PROBLEMS TO WORK ON -
[1] In the email about word splitting in array assignments, what does the person replying to Chet Ramey ask to put off until after shell expansions?
[2] Repeat a part of the email about word splitting in array assignments. Start at the words "At least, for" and stop after "for indexed arrays.".

EXCERPTED TEXT -

* * * * * * * * *

2026年1月1日(木) 4:11 Chet Ramey <[email protected]>:
> On 12/23/25 11:13 AM, Koichi Murase wrote:
> > However, I don't see how some ordering of operations can explain the
> > current behavior for the second case with «kv=(key1 value1)». The
> > behavior of the second case seems to be simply caused by missing word
> > splitting, but not by the ordering of word splitting, as far as I
> > understand.
>
> You want word splitting to happen before the keys and values are
> identified, not during any individual assignment statements that
> might result.
Yes, for the non-subscripted form of the words. I now understand that
the assumption in the original explanation has been that the
identification of keys and values for «assoc=(key1 value1)» is
performed at the lexical level. My request is essentially to defer the
identification of keys and values in non-subscripted forms after shell
expansions (while keeping the identification between subscripted vs
non-subscripted forms of lexical words to be performed before shell
expansions).
> The key and value in [key1]=value1 aren't word split
> at all, so I guess you could say it's `missing'.
>
> I don't see this
> omission of word splitting as `missing' in the same way that I don't
> view
>
> a="${kv[@}" echo one
>
> not running a command named `value1' as `missing' word splitting.
I agree that the word splitting doesn't take effect for the
subscripted form of the words. I'm talking about word splitting for
the non-subscripted form (which doesn't have an assignment form),
which can be different from word splitting of the subscripted form.
> You want key-value pair assignment to differ from subscripted assignment
> in a way that makes them explicitly incompatible:
What kind of incompatibility does this mean specifically? They are
different by definition, and I don't think they need to be compatible
with each other, just as the treatment of word splitting between
«v="${a[@]}"» and «echo "${a[@]}"» is different.
At least, for indexed arrays, the effect of word splitting for
«indexed=([0]="${a[@]}")» and «indexed=("${a[@]}")» is different. In
the subscripted form, the right-hand side «"${a[@]}"» wouldn't
actually be split, while «"${a[@]}"» in the non-subscripted form is
split and results in multiple words. I don't think it is strange to
request that word splitting of the arguments for associative arrays be
similar to that for indexed arrays.

* * * * * * * * *

GIVEN DATA -
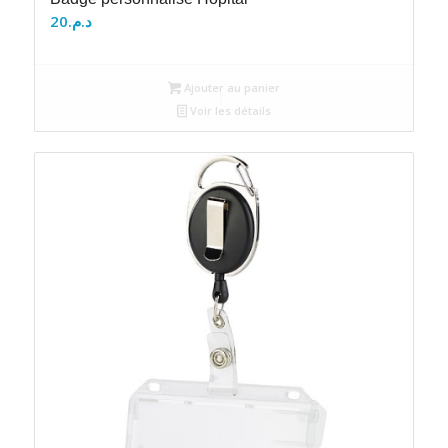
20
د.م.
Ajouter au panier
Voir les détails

* * * * * * * * *

TASK RESPONSES -
[1] Identifying keys and values in the non-subscripted forms.

[2]
At least, for indexed arrays, the effect of word splitting for
«indexed=([0]="${a[@]}")» and «indexed=("${a[@]}")» is different. In
the subscripted form, the right-hand side «"${a[@]}"» wouldn't
actually be split, while «"${a[@]}"» in the non-subscripted form is
split and results in multiple words. I don't think it is strange to
request that word splitting of the arguments for associative arrays be
similar to that for indexed arrays.